Mastica amaro il presidente della Caritas, l’arcivescovo di Agrigento, cardinale Francesco Montenegro, nel commentare la fine dell’odissea dei 135 immigrati che, dopo dieci giorni sul natante, solo sabato notte sono potuti scendere dal pattugliatore della Guardia costiera che li aveva soccorsi. Decisiva per il tormentato via libera del Viminale allo sbarco la disponibilità della Conferenza episcopale italiana ad accogliere un centinaio di profughi. Per gli altri solo Irlanda e Albania hanno aperto le porte.

Eminenza, dove ospiterete questi immigrati?

«È da quando sono iniziati i flussi migratori, e non da oggi, che la Cei, attraverso la rete della Caritas e della Fondazione Migrantes, si è impegnata nell’accoglienza, favorendo il più possibile corridoi umanitari. Nelle diocesi sin dall’inizio sono stati messi a disposizione 26mila posti letto. Cercheremo di dare dignità anche alle vite di queste persone che sono state escluse, perché costrette a subire scelte che altri devono fare e che politicamente non fanno».

Come ha vissuto il caso della Diciotti?

«Con una certa delusione. Ci lamentavamo per come venivano trattati i nostri immigrati negli Stati Uniti all’inizio del ‘900, quando erano messi in quarantena o rispediti indietro. Dicevamo che non era umano e poi improvvisamente facciamo la stessa cosa, arrivando persino a lasciare in balia delle onde per giorni persone in cerca di riscatto. E solo per fare un braccio di ferro con gli altri Paesi. I fini non giustificano i mezzi. Di questi tempi c’è quasi da augurarsi che gli immigrati siano trattati come degli animali... Se ci pensiamo, qualora abbandoni un cane in autostrada, io posso avere guai con la giustizia, mentre in fondo possiamo anche abbandonare esseri umani in mezzo al mare».

A onor di cronaca, il ministro dell’Interno, Matteo Salvini è indagato in relazione alla vicenda della Diciotti. Lo trova giusto?

«Non voglio entrare nel merito della vicenda penale. Anzi, credo che in queste situazioni più che la giustizia sia la politica a dover dare delle risposte. Invece, in tema di immigrazione, si continuano a mettere solo delle toppe a un vestito sempre più da Arlecchino».

In quest’ultimo caso la matassa si è sbrogliata grazie al vostro intervento. Era inevitabile?

«L’episcopato ha voluto ancora una volta dare prova della sua attenzione verso chi è povero.
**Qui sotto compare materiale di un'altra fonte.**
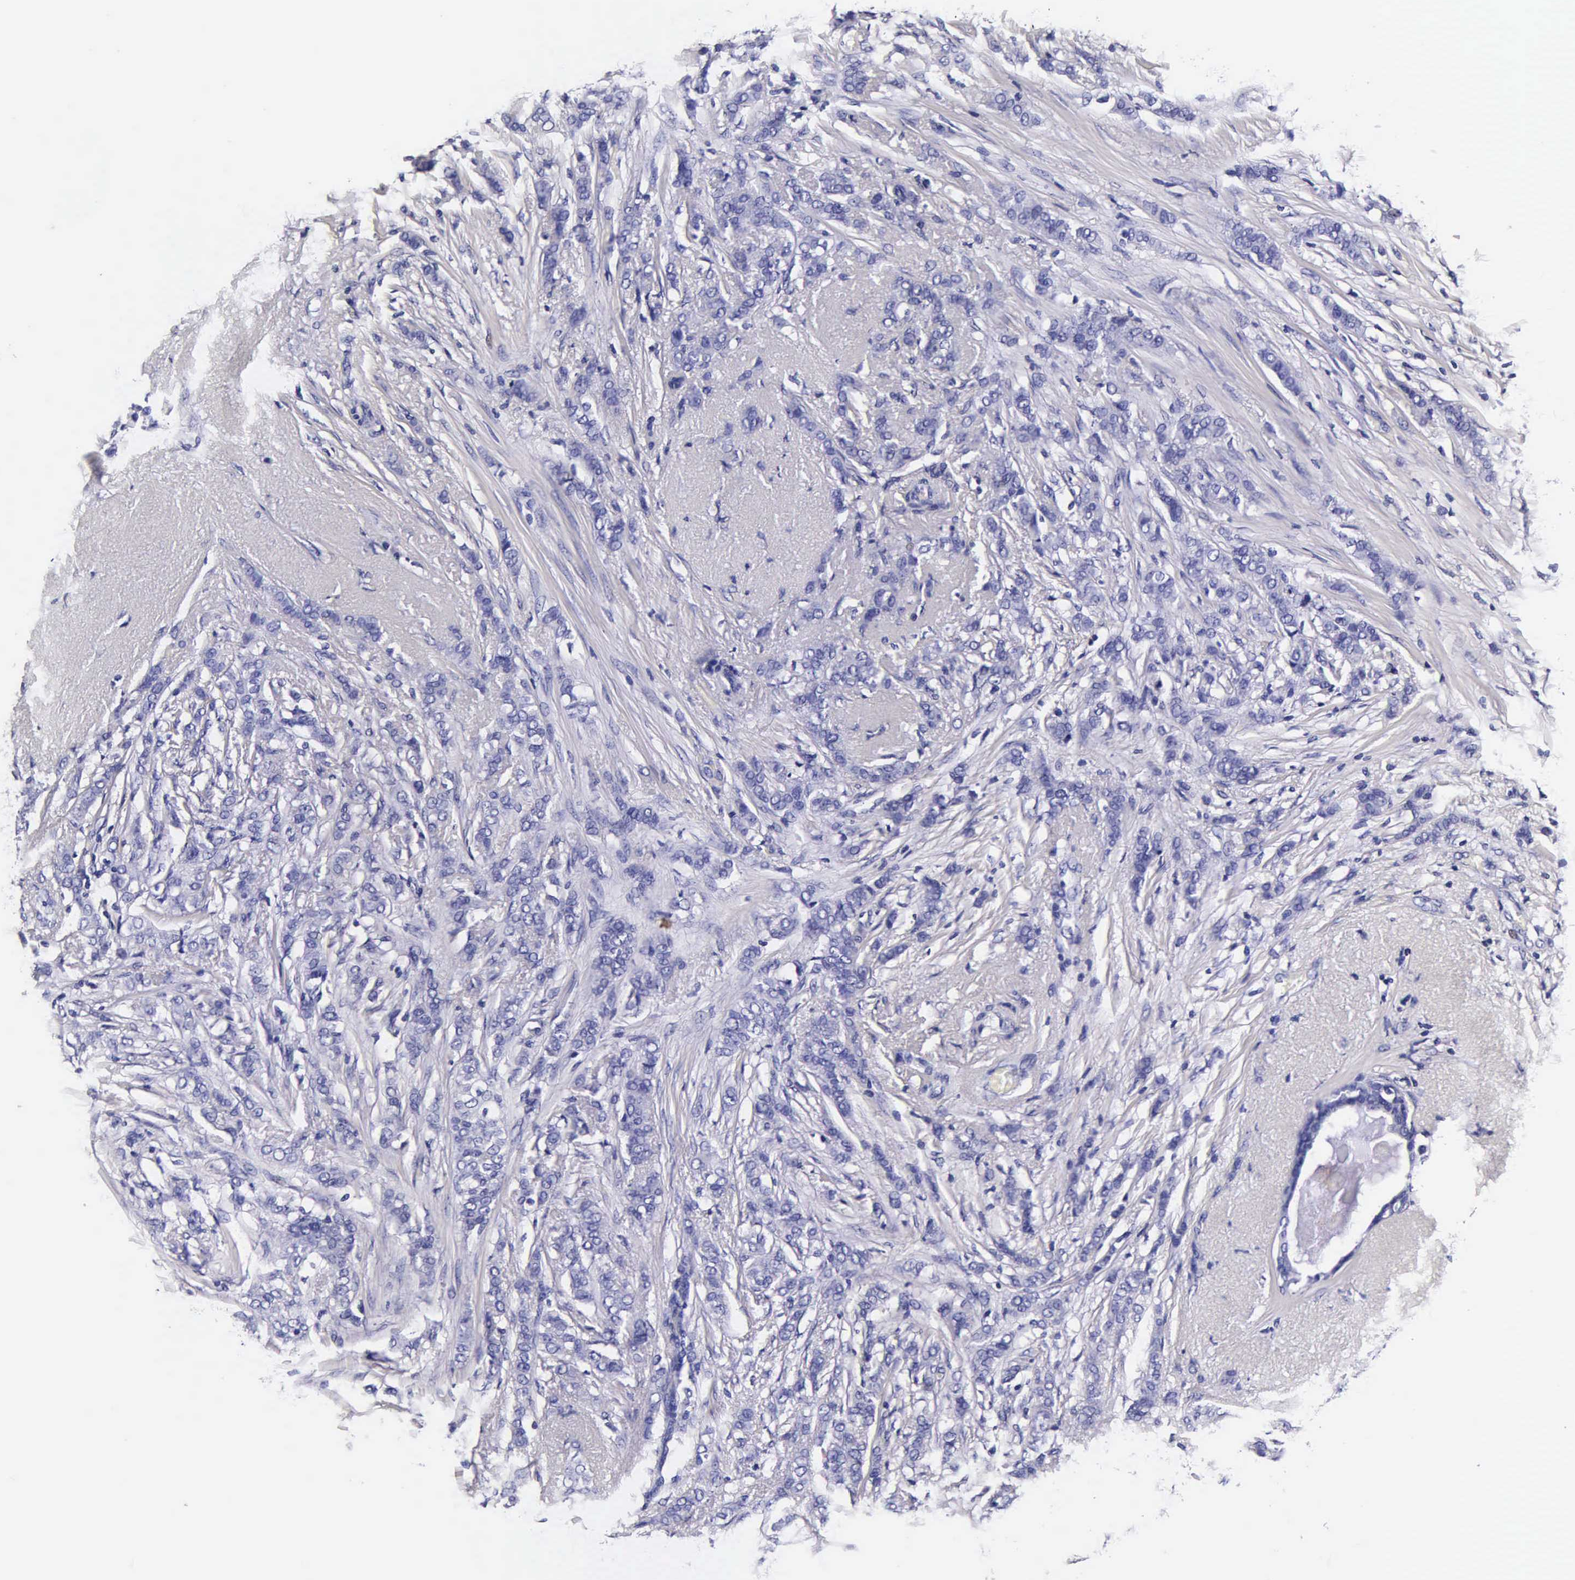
{"staining": {"intensity": "negative", "quantity": "none", "location": "none"}, "tissue": "breast cancer", "cell_type": "Tumor cells", "image_type": "cancer", "snomed": [{"axis": "morphology", "description": "Lobular carcinoma"}, {"axis": "topography", "description": "Breast"}], "caption": "DAB (3,3'-diaminobenzidine) immunohistochemical staining of human breast lobular carcinoma exhibits no significant staining in tumor cells.", "gene": "IAPP", "patient": {"sex": "female", "age": 55}}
Si è risolto un caso, ma la politica ne è uscita sconfitta, non ha vinto nessuno. Il problema di come gestire i flussi resta».
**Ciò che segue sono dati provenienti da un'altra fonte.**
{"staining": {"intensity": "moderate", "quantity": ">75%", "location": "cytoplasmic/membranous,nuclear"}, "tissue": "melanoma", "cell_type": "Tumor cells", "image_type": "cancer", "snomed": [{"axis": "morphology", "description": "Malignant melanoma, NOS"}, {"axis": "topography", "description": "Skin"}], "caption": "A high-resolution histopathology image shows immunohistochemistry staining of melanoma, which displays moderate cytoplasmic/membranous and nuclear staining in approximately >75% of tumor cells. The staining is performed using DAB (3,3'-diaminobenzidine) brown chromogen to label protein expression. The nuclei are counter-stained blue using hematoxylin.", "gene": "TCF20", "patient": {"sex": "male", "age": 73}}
Così come l’assenza dell’Ue.

«Assenza e indifferenza, sommate a un’incapacità di trovare una soluzione comune. Fino a quando tutti i Paesi non si siederanno a tavolino per studiare la situazione degli sbarchi e dei ricollocamenti, in vista di una via d’uscita, ognuno di questi casi umani sarà sempre un grosso punto interrogativo».

Una volta soccorsi e accolti gli immigrati, come si fa a garantire la loro integrazione che è un po’ ciò che preoccupa gli europei?

«Qui c’è da chiarirsi a livello terminologico. Quella che viene chiamata ‘integrazione’ qui in Italia, in verità è ‘tolleranza’. Noi viviamo ancora in quest’ultima fase. Cioè, siamo disposti a sopportare lo straniero, purché faccia il bravo. Altrimenti lo mandiamo fuori. L’integrazione è un’altra cosa, significa cercare ciò che unisce per compiere un cammino insieme. Non si punta a rendere l’altro uguale a noi».

Secondo alcuni sondaggi, più del 70 per cento dei cattolici sposa la linea dura del ministro dell’Interno, Salvini. Sono numeri che la preoccupano?

«Di per sé diffido abbastanza dai sondaggi che non sempre rispecchiano la realtà. Tuttavia, credo che colgano un certo sentimento della popolazione, pertanto, se queste sono le cifre, è preoccupante. La Chiesa deve riflettere su ciò, d’altronde l’immigrazione è sempre stata una sfida per il popolo di Dio così come per la società».